Gösterilen Metin →
Tutuklu Anarşistlerden Mektup var
Metris T tipi kapalı cezaevinde tutuklu bulunan ve açlık grevlerinin 14. gününe giren anarşistler bu hafta yoldaşlara ve kamuoyuna açık bir mektup yayınladılar.
1 Mayıs’ta yapılan saldırılar gerekçesiyle tutuklu yargılanan 15 kişi arasından biz 12 anarşist tutsak 11.06.2012 tarihinde dönüşümlü açlık grevine başladık. Yaşadığımız haksızlıklar ve keyfi tutuklamalar karşısında bu protestoyu gerçekleştirmek zaruri olmuştur. T.C. devleti hemen yanıbaşımızdaki Yunanistan’ı sarsan anarşistleri görüyor, bütün dünyada yayılan ayaklanma dalgasının da farkında ve kendi meşruiyetini yitirdiğinin de gayet bilincinde olduğundan, bu isyan ateşinin bu topraklara sıçramasından ve biz anarşistlerden öylesine korkmuş durumda ki, birbirini hiç tanımayan insanları bir terör örgütü gibi gösterip yargılamaya çalışıyor.

Alıştırma Girdileri →
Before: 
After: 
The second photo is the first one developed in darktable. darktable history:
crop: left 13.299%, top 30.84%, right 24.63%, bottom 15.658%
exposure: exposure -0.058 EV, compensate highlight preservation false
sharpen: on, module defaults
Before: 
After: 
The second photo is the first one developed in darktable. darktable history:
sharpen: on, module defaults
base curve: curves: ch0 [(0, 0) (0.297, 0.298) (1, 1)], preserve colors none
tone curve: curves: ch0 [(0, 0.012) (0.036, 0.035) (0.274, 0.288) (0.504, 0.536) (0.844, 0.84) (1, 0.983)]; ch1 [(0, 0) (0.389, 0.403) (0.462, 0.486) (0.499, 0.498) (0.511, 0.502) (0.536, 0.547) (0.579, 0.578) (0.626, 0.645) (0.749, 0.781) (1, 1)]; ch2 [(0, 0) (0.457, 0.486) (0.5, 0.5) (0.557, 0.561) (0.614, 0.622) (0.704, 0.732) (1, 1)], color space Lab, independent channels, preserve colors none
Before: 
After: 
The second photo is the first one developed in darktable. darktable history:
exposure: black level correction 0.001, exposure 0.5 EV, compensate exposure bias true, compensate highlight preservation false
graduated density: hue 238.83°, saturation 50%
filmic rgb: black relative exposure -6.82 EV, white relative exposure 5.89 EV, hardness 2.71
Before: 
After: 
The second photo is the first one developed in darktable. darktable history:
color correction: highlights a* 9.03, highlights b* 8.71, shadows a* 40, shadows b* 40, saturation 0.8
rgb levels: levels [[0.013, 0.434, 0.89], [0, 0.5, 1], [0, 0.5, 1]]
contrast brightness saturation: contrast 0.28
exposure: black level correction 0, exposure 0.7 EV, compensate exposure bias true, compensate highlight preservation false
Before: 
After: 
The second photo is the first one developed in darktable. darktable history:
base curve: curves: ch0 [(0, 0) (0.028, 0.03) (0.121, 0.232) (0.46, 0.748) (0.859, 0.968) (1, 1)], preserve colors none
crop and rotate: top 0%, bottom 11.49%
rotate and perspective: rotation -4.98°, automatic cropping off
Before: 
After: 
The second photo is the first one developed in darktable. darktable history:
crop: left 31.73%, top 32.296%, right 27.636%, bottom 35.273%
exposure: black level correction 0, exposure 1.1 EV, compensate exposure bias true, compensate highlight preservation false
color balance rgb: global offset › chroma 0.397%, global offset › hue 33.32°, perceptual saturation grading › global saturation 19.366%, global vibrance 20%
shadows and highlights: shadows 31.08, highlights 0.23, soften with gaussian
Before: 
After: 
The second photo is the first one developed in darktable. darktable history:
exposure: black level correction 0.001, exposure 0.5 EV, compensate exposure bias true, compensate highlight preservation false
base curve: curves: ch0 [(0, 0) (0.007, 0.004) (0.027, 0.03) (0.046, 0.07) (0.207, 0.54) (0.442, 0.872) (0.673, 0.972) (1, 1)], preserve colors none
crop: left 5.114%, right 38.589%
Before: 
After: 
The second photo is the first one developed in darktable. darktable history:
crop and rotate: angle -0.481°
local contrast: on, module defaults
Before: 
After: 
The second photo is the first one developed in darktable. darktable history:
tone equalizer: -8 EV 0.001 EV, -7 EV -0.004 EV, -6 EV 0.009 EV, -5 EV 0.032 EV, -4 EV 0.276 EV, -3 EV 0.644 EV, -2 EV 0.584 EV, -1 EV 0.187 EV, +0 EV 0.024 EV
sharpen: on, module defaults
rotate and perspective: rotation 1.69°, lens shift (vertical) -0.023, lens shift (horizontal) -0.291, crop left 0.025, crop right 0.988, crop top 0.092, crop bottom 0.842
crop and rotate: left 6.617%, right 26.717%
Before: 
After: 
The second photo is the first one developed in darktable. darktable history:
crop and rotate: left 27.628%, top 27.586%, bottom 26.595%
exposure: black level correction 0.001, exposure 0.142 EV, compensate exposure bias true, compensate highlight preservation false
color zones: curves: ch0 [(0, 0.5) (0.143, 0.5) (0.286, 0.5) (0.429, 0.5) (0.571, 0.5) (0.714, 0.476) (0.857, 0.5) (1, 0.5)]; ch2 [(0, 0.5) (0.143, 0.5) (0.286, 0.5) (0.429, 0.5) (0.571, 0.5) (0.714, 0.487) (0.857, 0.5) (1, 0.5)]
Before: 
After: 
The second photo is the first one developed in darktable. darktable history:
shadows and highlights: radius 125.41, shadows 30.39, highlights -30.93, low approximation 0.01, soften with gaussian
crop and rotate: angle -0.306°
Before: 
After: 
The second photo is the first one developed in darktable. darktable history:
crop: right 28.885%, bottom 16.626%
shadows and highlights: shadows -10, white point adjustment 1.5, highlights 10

Yönergeler →
A: Lütfen satırları en baştan başlayarak "exposure: black level correction 0, exposure 0.7" geçen satır da dahil olmak üzere aynen yeniden yazın.
B: Cezaevindeki açlık grevi metnini son cümlesinden sonra devam ettirin.
Satırların, cezaevindeki açlık grevi metniyle hiçbir ilgisi yoktur.

Alıştırma Cevapları →
A:
Before: 
After: 
The second photo is the first one developed in darktable. darktable history:
crop: left 13.299%, top 30.84%, right 24.63%, bottom 15.658%
exposure: exposure -0.058 EV, compensate highlight preservation false
sharpen: on, module defaults
Before: 
After: 
The second photo is the first one developed in darktable. darktable history:
sharpen: on, module defaults
base curve: curves: ch0 [(0, 0) (0.297, 0.298) (1, 1)], preserve colors none
tone curve: curves: ch0 [(0, 0.012) (0.036, 0.035) (0.274, 0.288) (0.504, 0.536) (0.844, 0.84) (1, 0.983)]; ch1 [(0, 0) (0.389, 0.403) (0.462, 0.486) (0.499, 0.498) (0.511, 0.502) (0.536, 0.547) (0.579, 0.578) (0.626, 0.645) (0.749, 0.781) (1, 1)]; ch2 [(0, 0) (0.457, 0.486) (0.5, 0.5) (0.557, 0.561) (0.614, 0.622) (0.704, 0.732) (1, 1)], color space Lab, independent channels, preserve colors none
Before: 
After: 
The second photo is the first one developed in darktable. darktable history:
exposure: black level correction 0.001, exposure 0.5 EV, compensate exposure bias true, compensate highlight preservation false
graduated density: hue 238.83°, saturation 50%
filmic rgb: black relative exposure -6.82 EV, white relative exposure 5.89 EV, hardness 2.71
Before: 
After: 
The second photo is the first one developed in darktable. darktable history:
color correction: highlights a* 9.03, highlights b* 8.71, shadows a* 40, shadows b* 40, saturation 0.8
rgb levels: levels [[0.013, 0.434, 0.89], [0, 0.5, 1], [0, 0.5, 1]]
contrast brightness saturation: contrast 0.28
exposure: black level correction 0, exposure 0.7 EV, compensate exposure bias true, compensate highlight preservation false

B:
En küçük muhalefeti bile kendisine tehdit olarak algılayan devletin otoritesini toptan reddeden biz anarşistlere karşı öfkesini ve korkusunu anlıyoruz. Asıl amaçlarının bu dava üzerinden anarşistlere ve özgürlük arayan herkese gözdağı vererek bu topraklarda dünyadakine paralel bir isyan dalgasını daha gelişmeden ezmek olduğunun bilincindeyiz. Yoksa onlar da bu davada bir örgüt filan olmadığının farkındalar. Bu dava giderek hızlanan “hiçbir haksızlığa ses çıkarmayan insanlardan oluşan bir toplum yaratma” projesinin sadece bir parçasıdır. Devletin bize yönelik korkusu o kadar paranoyak bir hal almış durumda ki bizi tutsak edebilmek için özünden bir baskı ve suçlı yaratma mekanizmasından başka bir şey olmayan kendi hukukunu bile çiğnemek zorunda kalıyor. İlk operasyonlarda 50′nin üzerinde kişi gözaltına alınmışken bu operasyonlardan bir kaç gün sonra hiçbir şekilde kaçmayan ve kendi resmi ikametgahlarında gözaltına alınan arkadaşlarımız mahkeme tarafından kaçma şüpheleri olduğu gerekçesiyle tutuklandı. Dosyada aynı anda hem gizlilik kararının olması hem de tutuklu yargılanmamız Avrupa İnsan Hakları Sözleşmesi’ne ve AİHM’nin kararlarına aykırıdır. Bu ve daha önce de belirttiğimiz birçok hukuksuzluk gösteriyor ki devlet bize karşı öyle bir korku ve acziyet içinde ki hak, adalet, masumiyet karinesi gibi kavramları ve kendi hukukunu bile hiçe sayıyor. Devlet sermayeyle işbirliği içinde HES vb. girişimlerle doğayı katledip canlıların yaşam alanlarını yok ederken, kadına yönelik eril şiddet ve LGBTT bireylerine karşı işlenen nefret cinayetleri hızla artarken ve devlet bunları önlemek için tutuklanan öğrencilerle dolup taşarken zaten bize göre hak, adalet gibi kavramlar artık boş laftan ibarettir.
Davalarımız gösteri ve yürüyüş kanunlarına muhalefet ve kamu malına zarar verme suçlarıyla sürüyor. Daha yakın zamanda Kadıköy’de holiganlar polis arabalarını ateşe verdiler, bizim 1 Mayıs’ta kamu mallarına verdiğimiz iddia edilen zararın belki 10 katı civarında zarar veren saldırılarda bulundular. Ancak devlet bunları siyasi amaçlarla yapmadıkları için onları bir tehdit olarak görmedi ve çok daha büyük olaylar çıkmasına rağmen o davada sadece 1 kişitutuklu yargılanırken bizim davamızda 15 kişi özel yetkili mahkeme tarafından tutuklu yargılanıyor. Sadece bu bile bizim yaptığımız iddia edilen saldırılardan dolayı değil, düşüncelerimizden dolayı tutsak edildiğimizin ispatıdır.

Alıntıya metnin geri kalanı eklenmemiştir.